Amrad Memories

Web Edition


Back about 1924, my father purchased a radio known as "Amrad." The original version was a single deck affair which I think used a single Type 201-A tube and originally would drive only headphones. Later, Dad bought an add-on deck, which mounted on top of the original piece and used three Type 01-A tubes.

Amrad 3500-2
Alan Douglas has supplied this photo of an Amrad 3500-2 (3730 and 2634) which Alan believes could be the set Frank Smith describes. A Model 3380 (3108 and 2634) might be closer, but a photo was not available.

A "well" built into a window seat of a large bay window of our home housed two or three 45-volt B batteries, a 6-volt storage battery for tube filaments, and a battery charger. This up-graded version would now do a reasonable job of driving a small speaker, and make a passable effort at operating a larger horn speaker.

When conditions were right in the evening, we could hear WSB (Welcome South, Brother) in Atlanta, about 120 miles distant, as well as KDKA in Pittsburgh. One of my first clear recollections is traveling at the age of five or six with my dad to Atlanta, where he sang in a quartet over Station WSB on top of the Biltmore Hotel. I clearly remember Dad raising me up so that I could see over the parapet around the roof of the Biltmore, from which Stone Mountain was visible in the distance. Of course, the folks back home were glued to the old Amrad that evening, but alas! -- weather conditions were not favorable, and they could barely hear sounds emanating from WSB.

About 1928, Dad traded the Amrad to my cousin, who dabbled in selling radios around town. I remember very well that he got $10 for the Amrad in trade.

By this time, I had acquired a very active interest in radio, and I persuaded my cousin to sell me the Amrad back for $1. Now I was the proud owner of this beautiful, grand old radio, replete with variometers, varicouplers, rheostats, tap switches, dials, brass-based 201-As with the tip on top, and much else. I recall that there were many different knobs and controls on the front panels.

So what did I do with this gem? Unfortunately with the folly of youth, I systematically salvaged every possible part of that old set. Over a period of years, I cut up the Bakelite panels, removed the wire from the variometers, used the screws, bolts, nuts, washers, binding posts, tube sockets, resistors, condensers, and rheostats in my various radio projects.
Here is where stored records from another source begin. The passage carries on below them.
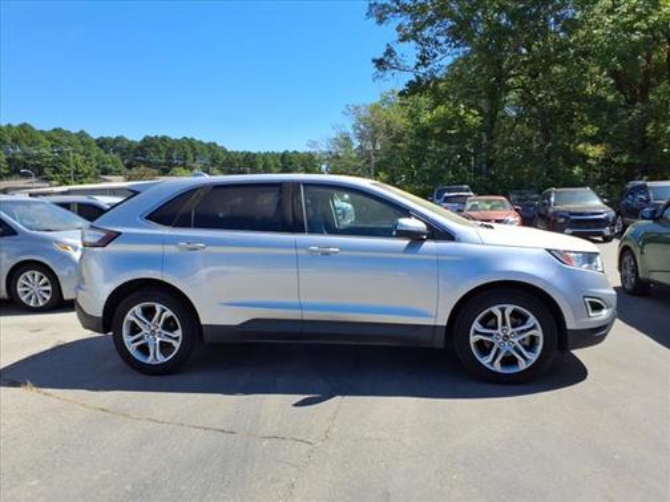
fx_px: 523
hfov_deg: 65.3
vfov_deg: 51.4
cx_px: 335
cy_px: 251
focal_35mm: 27
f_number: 1.9
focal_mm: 3.58
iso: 40
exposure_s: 1/1429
All I have left today is a couple of filament rheostats and a potentiometer that somehow managed to survive.

In the meantime, a friend had found an old loose coupler in his attic, and with that and parts salvaged from the Amrad, we made a noble effort to build a crystal set. I had no idea where to obtain a galena crystal, but I had read somewhere that iron pyrite might serve. I had some iron pyrite in my chemistry set, so into the crystal holder it went! Sadly, all we were ever able to get on that radio was static noise. Perhaps if we had had a station in the vicinity, it might have worked. However, WSB or possibly a new station at Athens, Georgia, were the only possibilities.

My point in relating all this is that it was probably an antique radio that launched my whole career in radio, electric power, and electronics. I wish so much now that I had preserved that old Amrad. It might capture the interest of other young people and be a factor in launching other careers.

(Frank W. Smith, W4EIN, 2023 Haven Crest Dr., Chattanooga, TN 37421)

At about age 12, Frank Smith built a small Tesla coil. In 1936, at age 15, Frank received his call, W4EIN. World War II interrupted his education at Georgia Tech, but he graduated in electrical engineering in 1947. In the military, Smith worked briefly in radar, and wound up as a technician in VHF radio. Since retiring after 34 years with the Tennessee Valley Authority, Smith has taught electronics and related subjects at local colleges.